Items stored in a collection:
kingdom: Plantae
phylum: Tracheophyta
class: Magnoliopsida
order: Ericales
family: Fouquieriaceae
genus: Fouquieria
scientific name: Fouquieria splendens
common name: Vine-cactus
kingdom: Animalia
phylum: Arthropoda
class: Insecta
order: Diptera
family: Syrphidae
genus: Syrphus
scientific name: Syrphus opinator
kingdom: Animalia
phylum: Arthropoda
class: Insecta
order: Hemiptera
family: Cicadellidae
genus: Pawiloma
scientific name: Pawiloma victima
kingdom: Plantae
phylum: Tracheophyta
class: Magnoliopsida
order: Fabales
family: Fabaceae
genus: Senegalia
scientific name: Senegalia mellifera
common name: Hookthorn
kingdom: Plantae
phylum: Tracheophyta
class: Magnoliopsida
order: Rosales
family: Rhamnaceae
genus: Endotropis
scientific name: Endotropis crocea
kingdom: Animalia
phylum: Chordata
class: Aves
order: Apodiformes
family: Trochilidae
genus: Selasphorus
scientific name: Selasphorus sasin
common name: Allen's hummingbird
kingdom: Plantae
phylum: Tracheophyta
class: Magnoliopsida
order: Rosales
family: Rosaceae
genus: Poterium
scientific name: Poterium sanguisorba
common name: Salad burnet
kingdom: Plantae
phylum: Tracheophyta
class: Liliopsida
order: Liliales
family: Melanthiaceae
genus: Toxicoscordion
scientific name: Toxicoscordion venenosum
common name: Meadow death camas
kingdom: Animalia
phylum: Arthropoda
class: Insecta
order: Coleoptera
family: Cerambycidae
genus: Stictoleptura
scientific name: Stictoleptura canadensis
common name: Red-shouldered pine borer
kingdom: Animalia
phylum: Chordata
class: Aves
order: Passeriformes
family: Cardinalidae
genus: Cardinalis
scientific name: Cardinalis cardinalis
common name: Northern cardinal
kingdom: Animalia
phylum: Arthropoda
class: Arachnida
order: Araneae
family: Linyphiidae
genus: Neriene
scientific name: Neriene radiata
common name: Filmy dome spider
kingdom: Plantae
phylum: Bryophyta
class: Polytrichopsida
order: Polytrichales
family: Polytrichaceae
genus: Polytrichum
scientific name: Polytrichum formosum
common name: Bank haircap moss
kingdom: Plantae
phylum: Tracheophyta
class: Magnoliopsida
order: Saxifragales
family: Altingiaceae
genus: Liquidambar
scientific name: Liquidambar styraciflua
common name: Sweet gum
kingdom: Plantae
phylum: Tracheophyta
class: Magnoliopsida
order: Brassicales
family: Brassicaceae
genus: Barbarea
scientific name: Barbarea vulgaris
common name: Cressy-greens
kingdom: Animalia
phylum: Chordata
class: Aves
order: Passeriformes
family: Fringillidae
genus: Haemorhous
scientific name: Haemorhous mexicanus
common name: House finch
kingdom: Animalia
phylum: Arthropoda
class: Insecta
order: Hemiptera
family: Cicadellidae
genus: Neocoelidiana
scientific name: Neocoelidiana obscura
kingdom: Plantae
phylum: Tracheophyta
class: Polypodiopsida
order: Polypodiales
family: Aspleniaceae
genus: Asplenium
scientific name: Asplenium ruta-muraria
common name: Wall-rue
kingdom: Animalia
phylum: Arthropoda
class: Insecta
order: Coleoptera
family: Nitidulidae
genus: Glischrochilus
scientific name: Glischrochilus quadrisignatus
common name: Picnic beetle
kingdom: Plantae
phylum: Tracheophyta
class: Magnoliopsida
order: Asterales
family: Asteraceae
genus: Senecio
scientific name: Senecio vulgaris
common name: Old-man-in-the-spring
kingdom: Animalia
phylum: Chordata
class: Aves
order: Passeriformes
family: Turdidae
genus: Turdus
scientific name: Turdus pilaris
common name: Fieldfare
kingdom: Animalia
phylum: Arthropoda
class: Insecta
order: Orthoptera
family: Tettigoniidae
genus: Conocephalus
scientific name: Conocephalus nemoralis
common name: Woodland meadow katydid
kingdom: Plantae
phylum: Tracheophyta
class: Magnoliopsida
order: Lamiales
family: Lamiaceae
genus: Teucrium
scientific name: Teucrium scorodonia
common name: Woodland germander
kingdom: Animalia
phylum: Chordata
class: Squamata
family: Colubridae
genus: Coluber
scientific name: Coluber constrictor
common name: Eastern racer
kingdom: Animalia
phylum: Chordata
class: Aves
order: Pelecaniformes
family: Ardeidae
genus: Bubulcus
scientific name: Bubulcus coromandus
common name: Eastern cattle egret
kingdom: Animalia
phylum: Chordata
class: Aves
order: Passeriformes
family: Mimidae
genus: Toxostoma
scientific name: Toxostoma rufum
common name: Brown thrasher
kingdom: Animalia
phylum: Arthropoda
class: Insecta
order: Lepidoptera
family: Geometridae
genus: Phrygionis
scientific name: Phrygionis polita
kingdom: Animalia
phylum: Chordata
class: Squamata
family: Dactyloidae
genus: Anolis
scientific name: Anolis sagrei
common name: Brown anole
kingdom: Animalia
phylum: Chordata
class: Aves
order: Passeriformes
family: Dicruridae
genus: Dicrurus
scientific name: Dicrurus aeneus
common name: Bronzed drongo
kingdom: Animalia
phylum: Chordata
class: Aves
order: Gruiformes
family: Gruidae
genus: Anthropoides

- WHAT YOU SHOULD DO
Begin at the first line of the items and stop after the line that contains "genus: Selasphorus". Give those lines as a JSON list of strings, one string per line, with any blank lines left out.

- ANSWER TO THE EXERCISE
[
  "kingdom: Plantae",
  "phylum: Tracheophyta",
  "class: Magnoliopsida",
  "order: Ericales",
  "family: Fouquieriaceae",
  "genus: Fouquieria",
  "scientific name: Fouquieria splendens",
  "common name: Vine-cactus",
  "kingdom: Animalia",
  "phylum: Arthropoda",
  "class: Insecta",
  "order: Diptera",
  "family: Syrphidae",
  "genus: Syrphus",
  "scientific name: Syrphus opinator",
  "kingdom: Animalia",
  "phylum: Arthropoda",
  "class: Insecta",
  "order: Hemiptera",
  "family: Cicadellidae",
  "genus: Pawiloma",
  "scientific name: Pawiloma victima",
  "kingdom: Plantae",
  "phylum: Tracheophyta",
  "class: Magnoliopsida",
  "order: Fabales",
  "family: Fabaceae",
  "genus: Senegalia",
  "scientific name: Senegalia mellifera",
  "common name: Hookthorn",
  "kingdom: Plantae",
  "phylum: Tracheophyta",
  "class: Magnoliopsida",
  "order: Rosales",
  "family: Rhamnaceae",
  "genus: Endotropis",
  "scientific name: Endotropis crocea",
  "kingdom: Animalia",
  "phylum: Chordata",
  "class: Aves",
  "order: Apodiformes",
  "family: Trochilidae",
  "genus: Selasphorus"
]